Commissie: Elektro    Categorie: Ondeugdelijke levering / (non-)conformiteit / Schadevergoeding product/dienst    Jaartal: 2022
Soort uitspraak: bindend advies   Uitkomst: Ongegrond   Referentiecode: 151887/166819

De uitspraak:

Waar gaat de uitspraak over?

De consument is van mening dat de gekochte televisie ondeugdelijk is. De consument stelt dat de ondernemer zich verschuilt achter het feit dat de consument het apparaat zelf heeft vervoerd zonder doos. De consument zegt dat de schade zou zijn ontstaan door toedoen van een medewerker tijdens het schuiven van het product in de loods en het brengen van het product naar de auto. De consument verlangt ontbinding van de koopovereenkomst of een vervangende televisie. Volgens de ondernemer is geen sprake van non-conformiteit. De aard van de gebreken – breuk(en) in het beeldscherm – verzet zich tegen het bewijsvermoeden dat de gebreken ten tijde van de aflevering al aanwezig waren. Duidelijk is dat het product is beschadigd door het ondeugdelijk vervoeren. De consument dient dan ook vooralsnog aannemelijk te maken dat het product ten tijde van de aflevering gebrekkig was. Dit heeft hij echter nagelaten. De commissie is van oordeel dat aannemelijk is geworden dat de consument een televisietoestel zonder gebreken geleverd heeft gekregen en dat de gebreken het gevolg zijn van onoordeelkundig vervoer na het moment van afleveren. Daarmee zijn de gebreken voor risico van de consument.
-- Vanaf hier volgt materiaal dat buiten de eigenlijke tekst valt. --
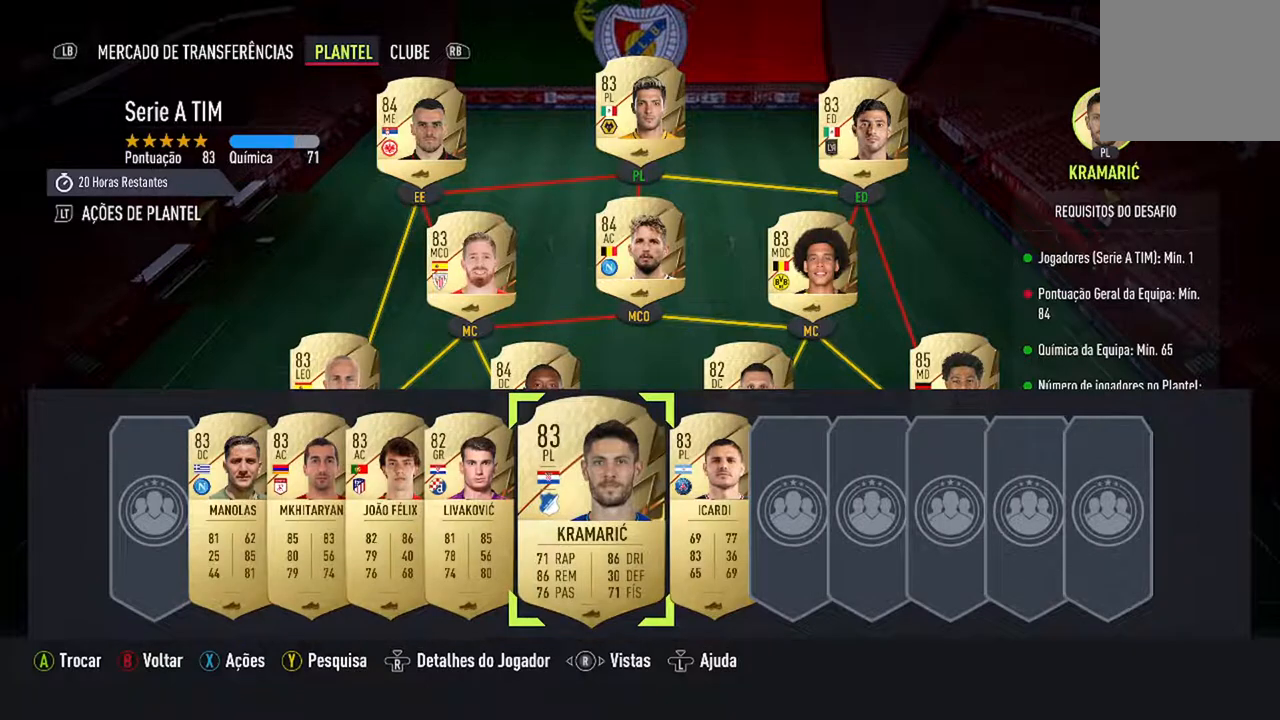
{"buttons": [], "left_stick": "center", "right_stick": "center", "events": []}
De klacht is ongegrond.

De uitspraak

Onderwerp van het geschil
Het geschil vloeit voort uit een op 18 december 2021 tussen partijen tot stand gekomen overeenkomst. De
ondernemer heeft zich daarbij verplicht tot het leveren van een Samsung televisie tegen de daarvoor door
de consument te betalen prijs van € 698,98.

De levering vond plaats op of omstreeks 18 december 2021.

Het geschil betreft de vraag wie verantwoordelijk is voor gebreken aan de televisie.

De consument heeft de klacht voorgelegd aan de ondernemer.

Standpunt van de consument
Voor het standpunt van de consument verwijst de commissie naar de overgelegde stukken. In de kern komt
het standpunt op het volgende neer.

De door de consument gekochte televisie is ondeugdelijk.

De medewerkers van de ondernemer verschuilen zich achter het feit dat de consument het apparaat heeft
vervoerd zonder doos. Maar de eigen medewerker van de ondernemer heeft de doos geopend en het
karton losgesneden nadat de consument een elektronische handtekening had gezet voor afhalen.
De medewerker van de ondernemer heeft aan de consument gevraagd om te helpen laden, omdat er
niemand anders in de buurt was. Bij het laden heeft de medewerker van de ondernemer de schade
veroorzaakt.

De kans dat de televisie al tijdens de aanschaf, of door het hardhandige geschuif en stoten tegen de auto,
kapot is gegaan, is zeer hoog. De stootkartonnen om de hoeken, het piepschuim en het beschermplastic
waren tijdens het vervoer nog intact. In de auto lagen allemaal kussens ter bescherming. De medewerker
die geholpen heeft, heeft de televisie in de auto geladen met het beeldscherm naar boven. Als een televisie
hier niet tegen bestand is, ligt dat aan de kwaliteit van de televisie en niet aan het vervoer.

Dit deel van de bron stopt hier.